» **PROBLEM TO WORK ON**
From the material below, copy every line that contains the word "indicated".

Records from the dataset:

......

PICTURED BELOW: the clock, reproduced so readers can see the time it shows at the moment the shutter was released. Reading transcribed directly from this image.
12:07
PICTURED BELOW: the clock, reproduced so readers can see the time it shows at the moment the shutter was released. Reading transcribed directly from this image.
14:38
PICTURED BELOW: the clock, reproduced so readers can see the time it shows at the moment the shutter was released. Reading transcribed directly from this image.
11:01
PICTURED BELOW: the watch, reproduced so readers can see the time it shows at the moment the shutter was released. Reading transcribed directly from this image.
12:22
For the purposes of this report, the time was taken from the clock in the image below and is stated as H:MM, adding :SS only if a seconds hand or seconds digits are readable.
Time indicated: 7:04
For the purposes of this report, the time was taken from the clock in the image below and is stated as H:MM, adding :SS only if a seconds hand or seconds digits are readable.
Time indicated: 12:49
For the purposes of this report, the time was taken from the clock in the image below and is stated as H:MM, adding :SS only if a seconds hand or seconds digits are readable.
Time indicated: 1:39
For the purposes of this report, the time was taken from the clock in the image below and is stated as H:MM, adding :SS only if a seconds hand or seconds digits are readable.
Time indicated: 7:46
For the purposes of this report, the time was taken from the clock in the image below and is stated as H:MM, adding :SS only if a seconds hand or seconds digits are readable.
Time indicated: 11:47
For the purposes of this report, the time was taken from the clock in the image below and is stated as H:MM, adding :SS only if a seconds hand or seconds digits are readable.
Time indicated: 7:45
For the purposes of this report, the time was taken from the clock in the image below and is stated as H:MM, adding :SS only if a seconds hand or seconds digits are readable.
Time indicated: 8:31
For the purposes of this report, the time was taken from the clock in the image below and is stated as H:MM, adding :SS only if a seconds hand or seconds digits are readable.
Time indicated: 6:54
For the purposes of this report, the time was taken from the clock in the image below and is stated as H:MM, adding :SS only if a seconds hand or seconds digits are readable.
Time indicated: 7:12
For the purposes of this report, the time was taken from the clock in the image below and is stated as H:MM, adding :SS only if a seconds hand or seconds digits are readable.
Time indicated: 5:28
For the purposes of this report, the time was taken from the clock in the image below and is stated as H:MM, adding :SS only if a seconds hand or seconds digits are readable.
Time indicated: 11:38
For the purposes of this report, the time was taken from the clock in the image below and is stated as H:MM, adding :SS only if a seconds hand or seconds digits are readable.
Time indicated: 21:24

......

» **RESPONSE**
Time indicated: 7:04
Time indicated: 12:49
Time indicated: 1:39
Time indicated: 7:46
Time indicated: 11:47
Time indicated: 7:45
Time indicated: 8:31
Time indicated: 6:54
Time indicated: 7:12
Time indicated: 5:28
Time indicated: 11:38
Time indicated: 21:24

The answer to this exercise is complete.